• **Exercise requirements**
Please reproduce every one of the items below word for word, leaving the pictures out of your answer.

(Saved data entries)
*** Block opens ***

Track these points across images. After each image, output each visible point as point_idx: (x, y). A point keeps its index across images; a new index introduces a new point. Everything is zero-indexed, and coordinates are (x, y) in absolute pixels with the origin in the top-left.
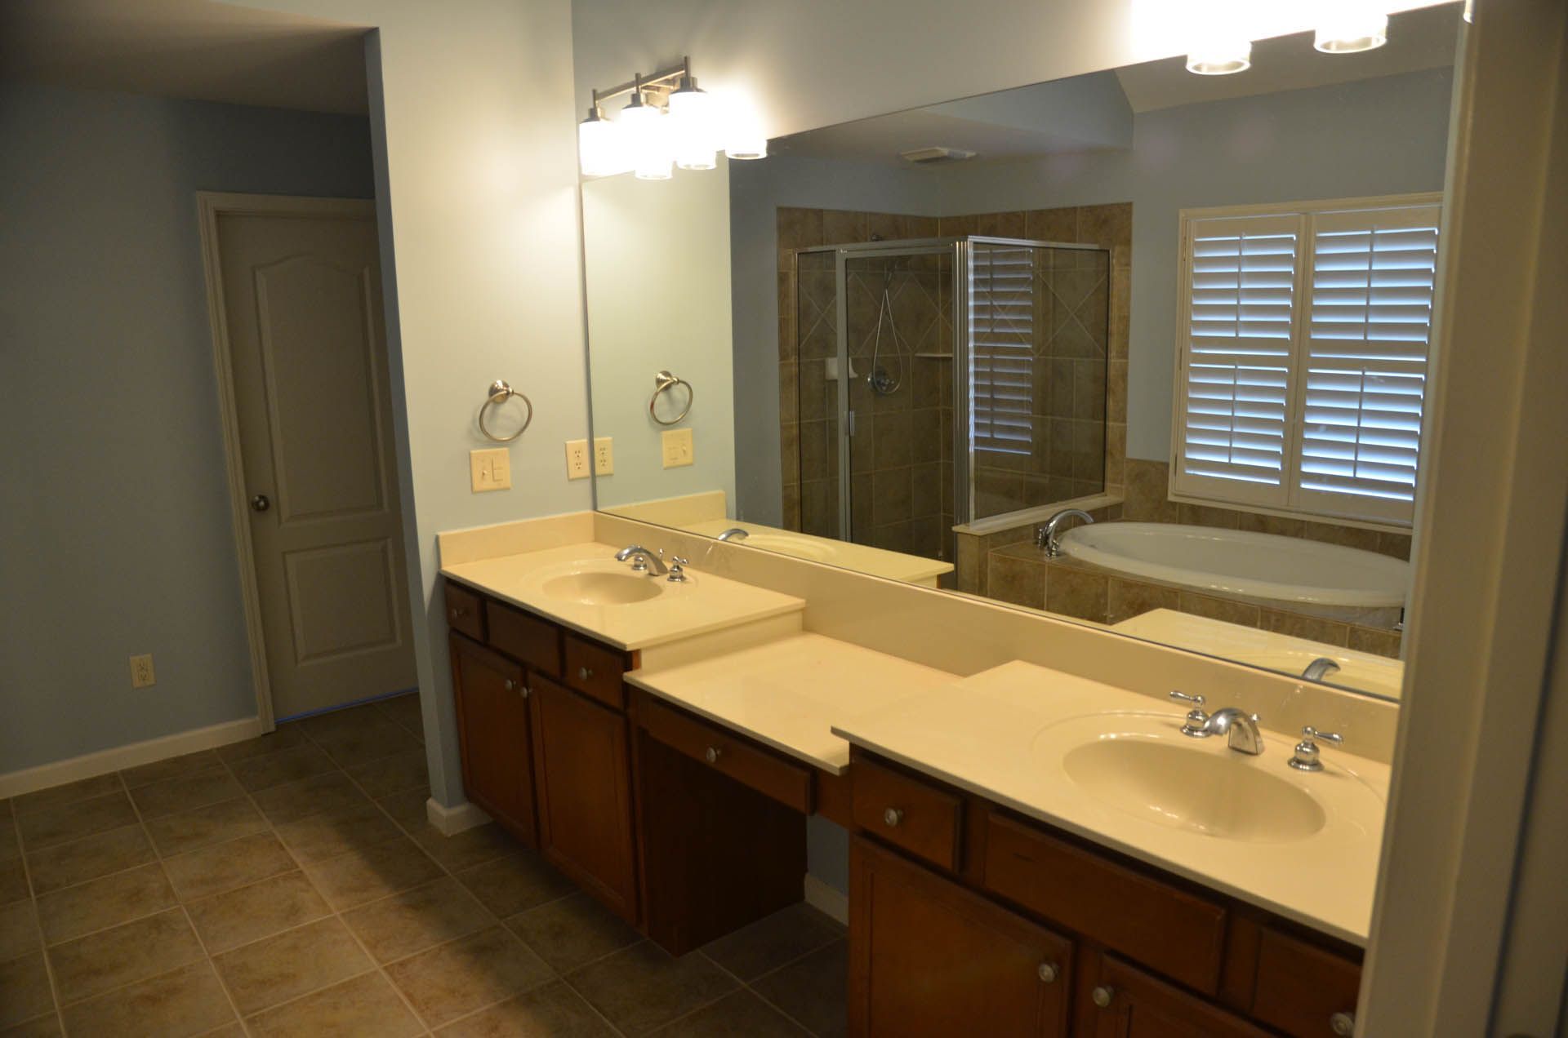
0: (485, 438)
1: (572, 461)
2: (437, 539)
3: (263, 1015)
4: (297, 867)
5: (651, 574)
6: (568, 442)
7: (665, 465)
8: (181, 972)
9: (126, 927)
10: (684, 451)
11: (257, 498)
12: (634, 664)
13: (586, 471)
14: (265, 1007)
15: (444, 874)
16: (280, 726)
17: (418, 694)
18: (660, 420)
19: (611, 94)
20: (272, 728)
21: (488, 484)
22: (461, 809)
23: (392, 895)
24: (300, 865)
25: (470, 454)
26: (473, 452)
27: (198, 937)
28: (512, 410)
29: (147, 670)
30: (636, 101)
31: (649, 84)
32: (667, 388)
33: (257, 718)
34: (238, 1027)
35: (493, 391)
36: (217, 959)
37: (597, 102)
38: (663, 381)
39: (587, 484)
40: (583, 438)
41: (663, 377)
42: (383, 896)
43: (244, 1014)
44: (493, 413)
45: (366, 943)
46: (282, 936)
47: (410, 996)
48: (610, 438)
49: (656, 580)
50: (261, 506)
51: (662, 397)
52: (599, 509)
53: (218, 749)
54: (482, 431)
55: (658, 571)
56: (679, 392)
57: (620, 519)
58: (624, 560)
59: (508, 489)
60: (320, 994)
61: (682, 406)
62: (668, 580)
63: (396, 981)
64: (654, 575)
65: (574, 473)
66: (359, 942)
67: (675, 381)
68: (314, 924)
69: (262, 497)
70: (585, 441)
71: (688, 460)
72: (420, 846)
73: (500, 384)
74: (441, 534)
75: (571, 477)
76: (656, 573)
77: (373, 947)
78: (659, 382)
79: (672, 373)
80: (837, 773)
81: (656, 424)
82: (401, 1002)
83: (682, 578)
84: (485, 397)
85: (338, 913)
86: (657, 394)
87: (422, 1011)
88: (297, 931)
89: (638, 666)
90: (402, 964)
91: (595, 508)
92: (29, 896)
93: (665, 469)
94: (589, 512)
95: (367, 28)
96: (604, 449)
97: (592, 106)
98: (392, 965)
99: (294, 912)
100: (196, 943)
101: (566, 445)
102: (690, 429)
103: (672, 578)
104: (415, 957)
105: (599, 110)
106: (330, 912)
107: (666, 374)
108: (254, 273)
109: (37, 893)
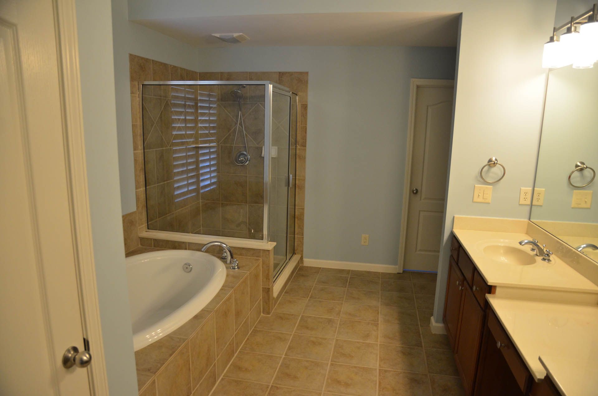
0: (481, 180)
1: (522, 196)
2: (454, 217)
3: (336, 364)
4: (378, 322)
5: (537, 255)
6: (522, 188)
7: (572, 206)
8: (325, 339)
9: (322, 318)
10: (586, 202)
11: (415, 189)
12: (492, 292)
13: (528, 202)
14: (338, 362)
15: (422, 347)
16: (404, 272)
17: (437, 274)
18: (573, 184)
19: (561, 29)
20: (401, 272)
21: (480, 200)
22: (441, 325)
23: (400, 346)
24: (379, 322)
25: (475, 186)
26: (476, 185)
27: (337, 331)
28: (497, 170)
29: (366, 240)
30: (569, 31)
31: (577, 21)
32: (582, 170)
33: (397, 267)
34: (328, 364)
35: (490, 161)
36: (337, 340)
37: (555, 33)
38: (579, 166)
39: (528, 208)
40: (530, 187)
41: (579, 164)
42: (397, 344)
43: (332, 361)
44: (488, 171)
45: (380, 357)
46: (358, 342)
47: (380, 383)
48: (544, 189)
49: (537, 258)
50: (415, 192)
51: (577, 174)
52: (532, 220)
53: (382, 273)
54: (481, 177)
55: (540, 254)
56: (587, 173)
57: (537, 226)
58: (523, 245)
59: (489, 203)
60: (355, 367)
61: (589, 179)
62: (542, 260)
63: (380, 376)
64: (538, 256)
65: (522, 202)
66: (378, 356)
67: (584, 167)
68: (370, 343)
69: (417, 190)
70: (531, 189)
71: (588, 205)
72: (421, 333)
73: (494, 159)
74: (455, 216)
75: (520, 203)
76: (538, 255)
77: (381, 360)
78: (577, 166)
79: (585, 163)
80: (536, 381)
81: (572, 187)
82: (376, 384)
83: (549, 260)
84: (486, 163)
85: (379, 343)
86: (573, 172)
87: (380, 391)
88: (364, 343)
89: (494, 293)
90: (386, 371)
91: (529, 219)
92: (308, 298)
93: (573, 208)
94: (526, 220)
95: (459, 13)
96: (540, 194)
97: (552, 35)
98: (382, 370)
99: (367, 336)
100: (335, 332)
101: (521, 189)
102: (592, 191)
103: (544, 259)
104: (392, 371)
105: (555, 37)
106: (377, 342)
107: (583, 163)
108: (427, 108)
109: (310, 298)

*** Block closes ***

• **Written response**
Track these points across images. After each image, output each visible point as point_idx: (x, y). A point keeps its index across images; a new index introduces a new point. Everything is zero-indexed, and coordinates are (x, y) in absolute pixels with the origin in the top-left.
0: (485, 438)
1: (572, 461)
2: (437, 539)
3: (263, 1015)
4: (297, 867)
5: (651, 574)
6: (568, 442)
7: (665, 465)
8: (181, 972)
9: (126, 927)
10: (684, 451)
11: (257, 498)
12: (634, 664)
13: (586, 471)
14: (265, 1007)
15: (444, 874)
16: (280, 726)
17: (418, 694)
18: (660, 420)
19: (611, 94)
20: (272, 728)
21: (488, 484)
22: (461, 809)
23: (392, 895)
24: (300, 865)
25: (470, 454)
26: (473, 452)
27: (198, 937)
28: (512, 410)
29: (147, 670)
30: (636, 101)
31: (649, 84)
32: (667, 388)
33: (257, 718)
34: (238, 1027)
35: (493, 391)
36: (217, 959)
37: (597, 102)
38: (663, 381)
39: (587, 484)
40: (583, 438)
41: (663, 377)
42: (383, 896)
43: (244, 1014)
44: (493, 413)
45: (366, 943)
46: (282, 936)
47: (410, 996)
48: (610, 438)
49: (656, 580)
50: (261, 506)
51: (662, 397)
52: (599, 509)
53: (218, 749)
54: (482, 431)
55: (658, 571)
56: (679, 392)
57: (620, 519)
58: (624, 560)
59: (508, 489)
60: (320, 994)
61: (682, 406)
62: (668, 580)
63: (396, 981)
64: (654, 575)
65: (574, 473)
66: (359, 942)
67: (675, 381)
68: (314, 924)
69: (262, 497)
70: (585, 441)
71: (688, 460)
72: (420, 846)
73: (500, 384)
74: (441, 534)
75: (571, 477)
76: (656, 573)
77: (373, 947)
78: (659, 382)
79: (672, 373)
80: (837, 773)
81: (656, 424)
82: (401, 1002)
83: (682, 578)
84: (485, 397)
85: (338, 913)
86: (657, 394)
87: (422, 1011)
88: (297, 931)
89: (638, 666)
90: (402, 964)
91: (595, 508)
92: (29, 896)
93: (665, 469)
94: (589, 512)
95: (367, 28)
96: (604, 449)
97: (592, 106)
98: (392, 965)
99: (294, 912)
100: (196, 943)
101: (566, 445)
102: (690, 429)
103: (672, 578)
104: (415, 957)
105: (599, 110)
106: (330, 912)
107: (666, 374)
108: (254, 273)
109: (37, 893)
0: (481, 180)
1: (522, 196)
2: (454, 217)
3: (336, 364)
4: (378, 322)
5: (537, 255)
6: (522, 188)
7: (572, 206)
8: (325, 339)
9: (322, 318)
10: (586, 202)
11: (415, 189)
12: (492, 292)
13: (528, 202)
14: (338, 362)
15: (422, 347)
16: (404, 272)
17: (437, 274)
18: (573, 184)
19: (561, 29)
20: (401, 272)
21: (480, 200)
22: (441, 325)
23: (400, 346)
24: (379, 322)
25: (475, 186)
26: (476, 185)
27: (337, 331)
28: (497, 170)
29: (366, 240)
30: (569, 31)
31: (577, 21)
32: (582, 170)
33: (397, 267)
34: (328, 364)
35: (490, 161)
36: (337, 340)
37: (555, 33)
38: (579, 166)
39: (528, 208)
40: (530, 187)
41: (579, 164)
42: (397, 344)
43: (332, 361)
44: (488, 171)
45: (380, 357)
46: (358, 342)
47: (380, 383)
48: (544, 189)
49: (537, 258)
50: (415, 192)
51: (577, 174)
52: (532, 220)
53: (382, 273)
54: (481, 177)
55: (540, 254)
56: (587, 173)
57: (537, 226)
58: (523, 245)
59: (489, 203)
60: (355, 367)
61: (589, 179)
62: (542, 260)
63: (380, 376)
64: (538, 256)
65: (522, 202)
66: (378, 356)
67: (584, 167)
68: (370, 343)
69: (417, 190)
70: (531, 189)
71: (588, 205)
72: (421, 333)
73: (494, 159)
74: (455, 216)
75: (520, 203)
76: (538, 255)
77: (381, 360)
78: (577, 166)
79: (585, 163)
80: (536, 381)
81: (572, 187)
82: (376, 384)
83: (549, 260)
84: (486, 163)
85: (379, 343)
86: (573, 172)
87: (380, 391)
88: (364, 343)
89: (494, 293)
90: (386, 371)
91: (529, 219)
92: (308, 298)
93: (573, 208)
94: (526, 220)
95: (459, 13)
96: (540, 194)
97: (552, 35)
98: (382, 370)
99: (367, 336)
100: (335, 332)
101: (521, 189)
102: (592, 191)
103: (544, 259)
104: (392, 371)
105: (555, 37)
106: (377, 342)
107: (583, 163)
108: (427, 108)
109: (310, 298)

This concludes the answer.